What About Other Small Meat Animals
When it comes to small homestead or domestic animals, chickens, quails, ducks, and rabbits come to the top. I have quite a long experience of raising them all, and for raising for meat, I mostly find it easy with bunnies.
They are excellent foragers in the backyard and can live on the garden crops. You can prune your vegetable garden and feed your pen animals for a week. Also, their feed is cheap, and they’re less messy.
Rabbits don’t make any fuss about space and don’t require a large house like birds. Only, they need some holes or furrows. So, they’re less maintenance animals, which is great for busy homeowners.
Also, they are easy to process for meat and provide high protein. Don’t forget that they multiply their population in a really short time.
Next, I prefer quails, especially Coturnix, for ease of processing. Sometimes, I skin them, but you will also find it easy to scald and pluck the birds. But if you’ve a large family, raising quail for meat is impractical. They’re 3 to 20 times smaller than chickens.
Then, you need to move to the chickens. Meat chickens require lots of feed to achieve popular weight gain, and Cornish Cross can be an ideal choice for fast growth. But heritage and some hybrid chickens can take longer to process.
Though chickens give more overall meat, their turnaround time is slower. Also, I find processing chickens somewhat tedious and unpleasant.
In comparison, broilers are messy and have lousy health traits, and their is not as good.
Quail Meat
I often find my friend complaining about the adult quails having inedible bones. You must be asking about even tiny rib bones, right?
But that’s true! So, you need to take out the bird’s breast and pull off the legs. This way, you can get 90% of their muscle mass from meat. You can put them in anything for a meal.
The average adult stripped-down quails, especially large quail breeds, or jumbo quails, are still around 1/2 lbs.

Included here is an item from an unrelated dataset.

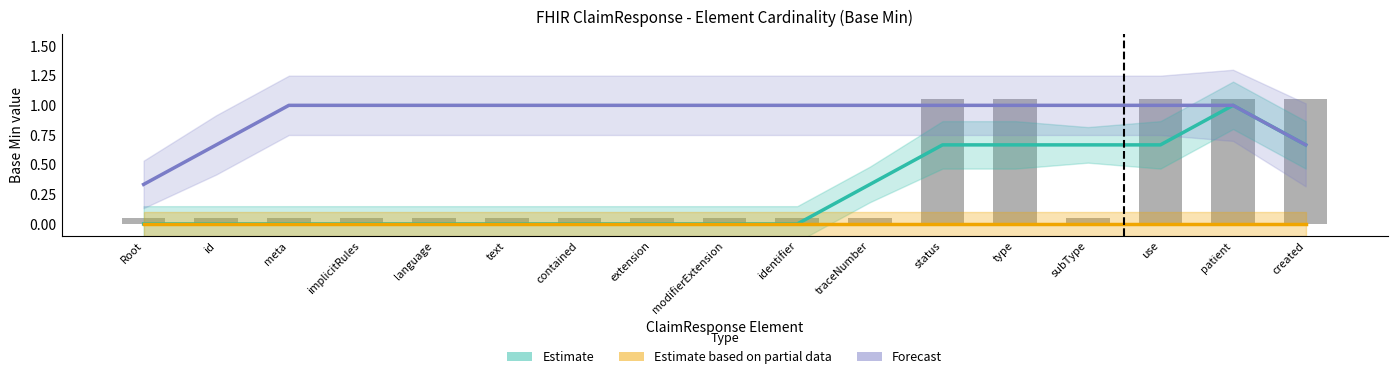

Reading left to right, extract all data points from this chart.

Estimate: 0.0	0.0	0.0	0.0	0.0	0.0	0.0	0.0	0.0	0.0	0.3	0.7	0.7	0.7	0.7	1.0	0.7
Estimate based on partial data: 0.0	0.0	0.0	0.0	0.0	0.0	0.0	0.0	0.0	0.0	0.0	0.0	0.0	0.0	0.0	0.0	0.0
Forecast: 0.3	0.7	1.0	1.0	1.0	1.0	1.0	1.0	1.0	1.0	1.0	1.0	1.0	1.0	1.0	1.0	0.7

They also have a good feed conversion ratio, and you can make homemade feed for quail.
Final Thoughts
If you’re going to raise as few as 10 or 15 quails per season, it’s not going to help you with food needs for homesteaders who need a good amount of protein for the garden work and animal care.
Also, quails are excellent at laying eggs, which can help you make a handsome profit. So, many keep quails mainly for eggs (not for meat).
Quails for meat are not bad, but if you’re serious about raising meat on a homestead or farm, you need to switch to keeping meat chickens and rabbits.